Au lieu de quoi, le disque Timpani nous gratifie... d’un soprano léger : Sabine Revault d’Allonnes, encore presque débutante, chante d’une voix trop juvénile des poèmes crépusculaires (à l’affiche de Werther, elle incarne Sophie ! No comment !). Même le Poème d’octobre, œuvre d’un Massenet de 35 ans, et déjà un intéressant exemple de déclamation, appelle des couleurs... automnales.

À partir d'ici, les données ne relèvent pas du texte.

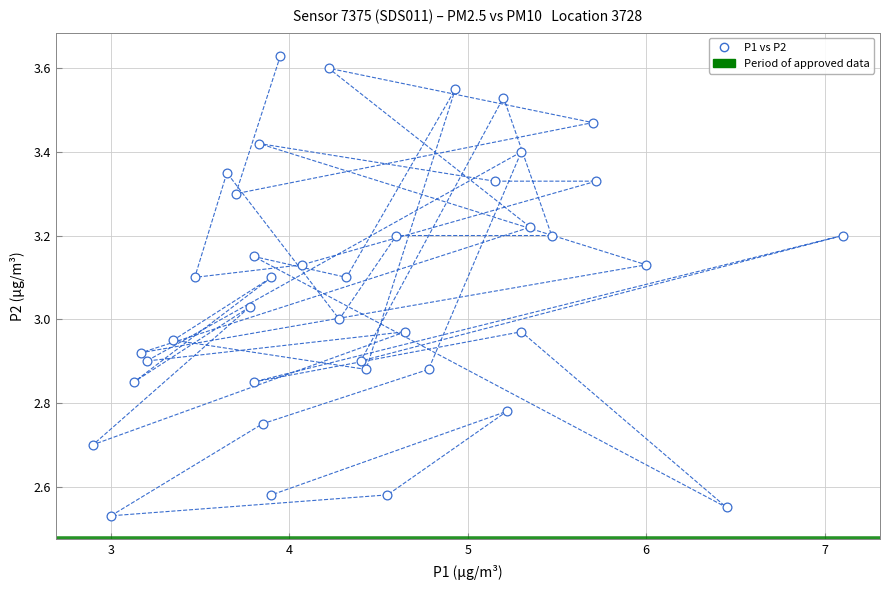

What is the range of X values (max minus min)?

4.2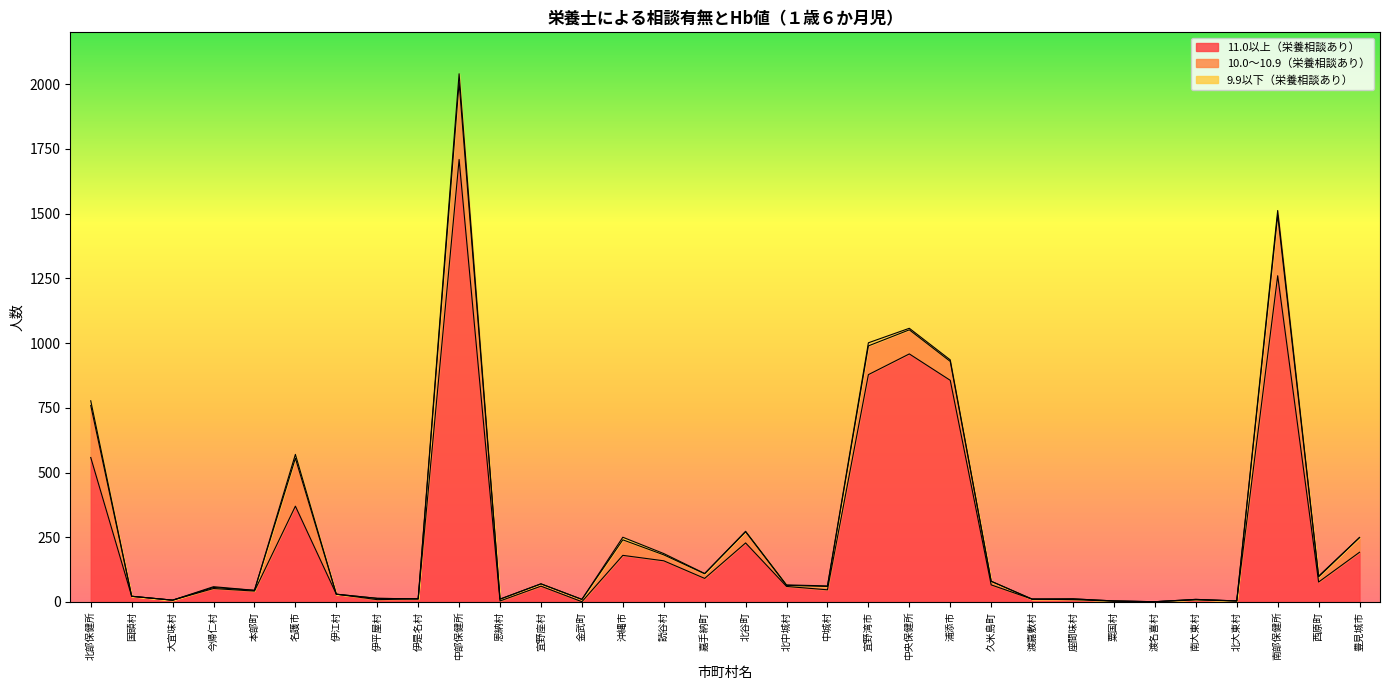

At which label does 11.0以上（栄養相談あり） first exceed 60?

北部保健所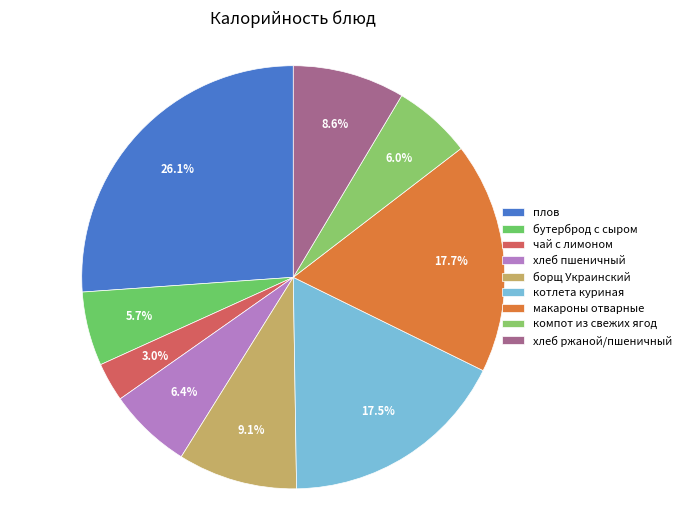

What percentage is the хлеб пшеничный slice, to the nearest percent?

6%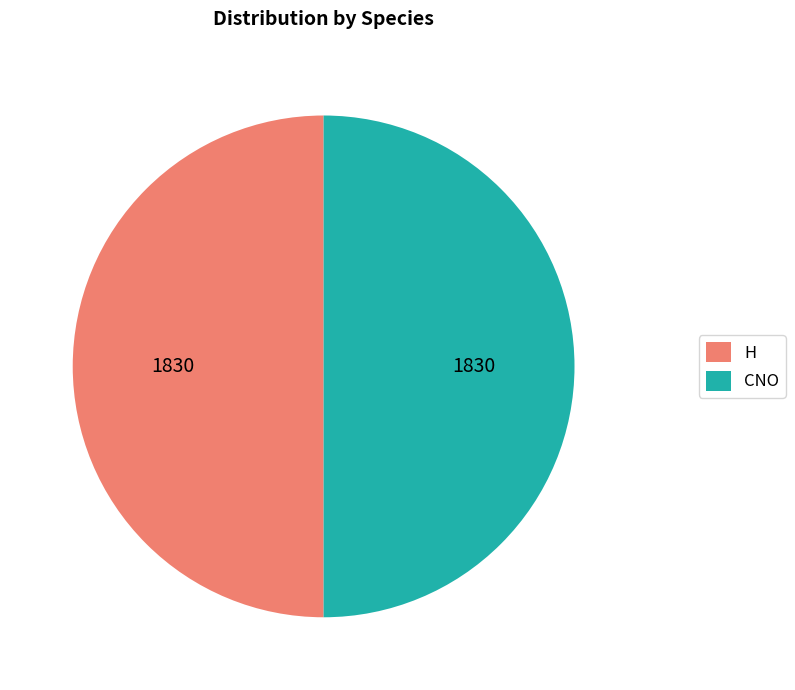

Count the number of slices in the pie.

2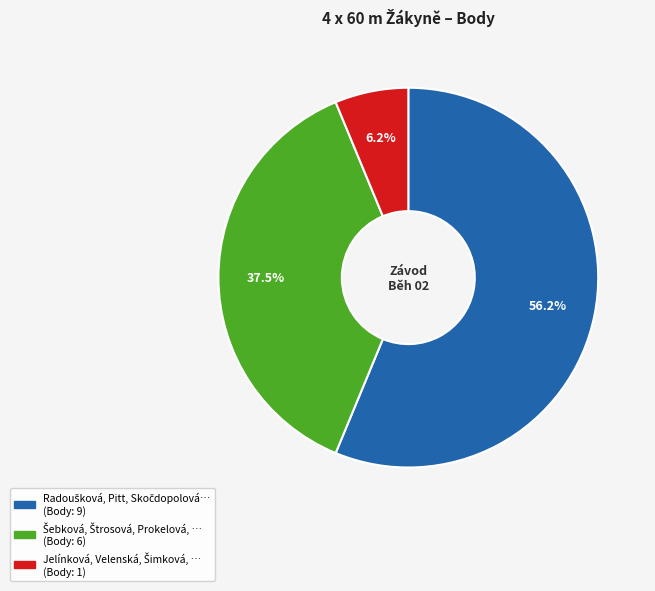

Is there a majority slice in this chart?

Yes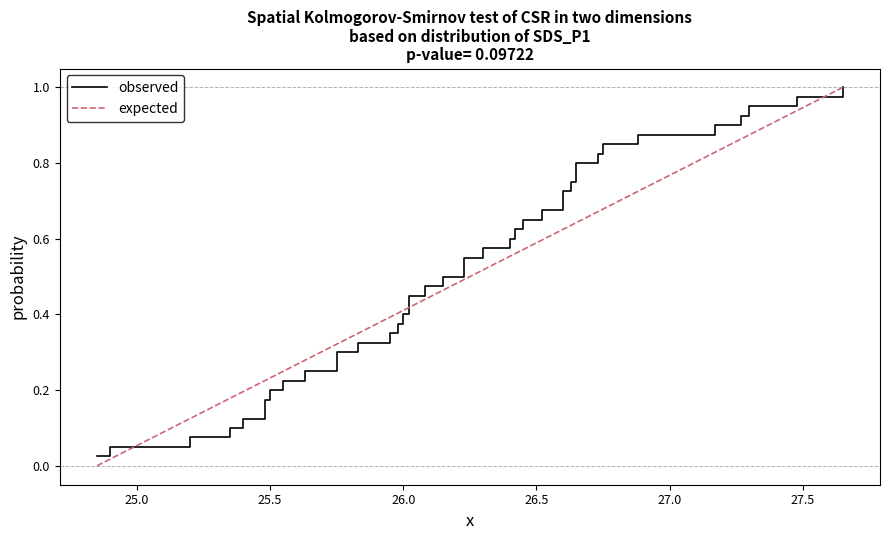

True or false: expected has more than 0 interior local peaks.

False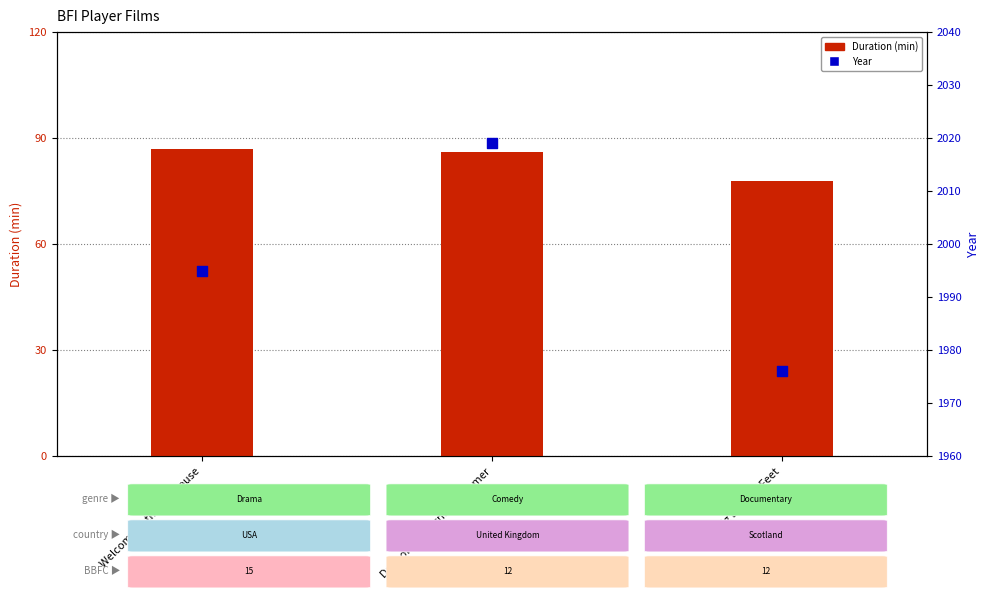

Which series has the largest Y range (max minus min)?

Year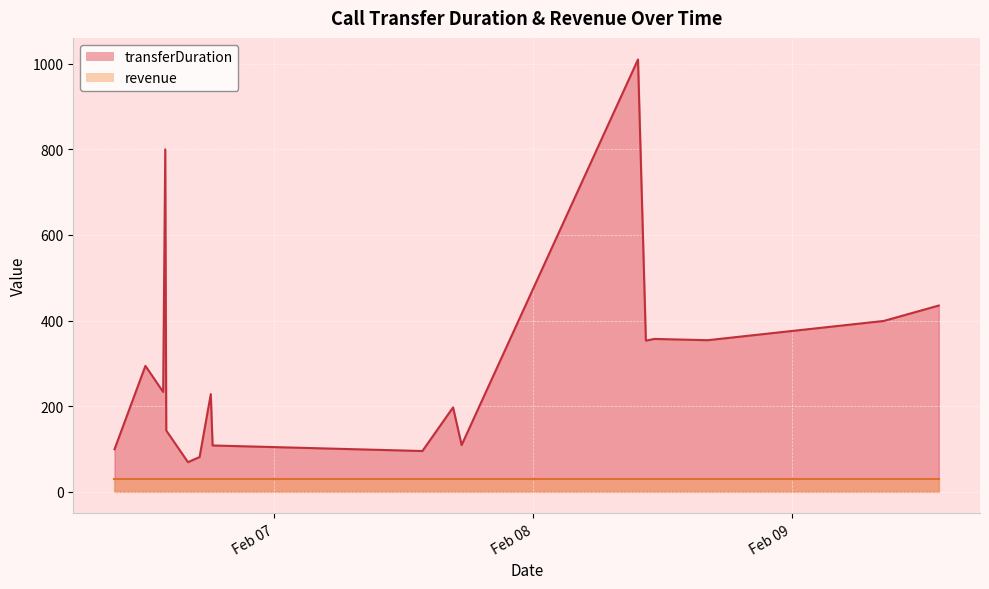

What is the greatest value displayed?

1010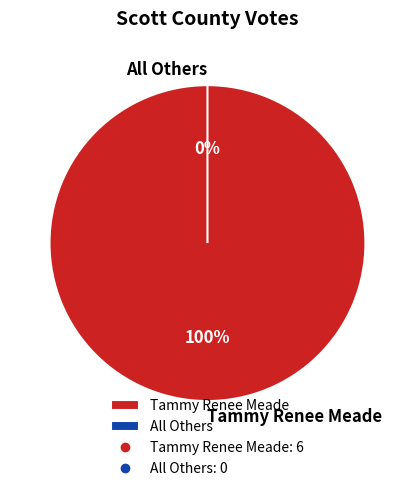

Is it true that Tammy Renee Meade is 100% of the pie?

True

On ressent donc une impression permanente de hiatus expressif, renforcée par des gaucheries d’interprétation dans les répliques parlées (défaut si répandu parmi les chanteurs...), voire par moments une pointe de vulgarité. Elle dit d’un ton quasiment badin des choses bien graves. D’un point de vue purement vocal, ses aigus, dans la force, se tendent et altèrent le timbre, déclenchant un vibrato inesthétique : voilà qui trahit – une fois de plus ! – une technique mal posée.
Atouts de ce disque : le piano de Samuel Jean (mais Alain Raës s’avérait un partenaire fin musicien aux côtés de Damien Top), la prise de son bien équilibrée, et l’érudit livret de Jean-Christophe Branger (on rectifiera une malencontreuse permutation sur le titre de La dernière lettre de Werther à Charlotte).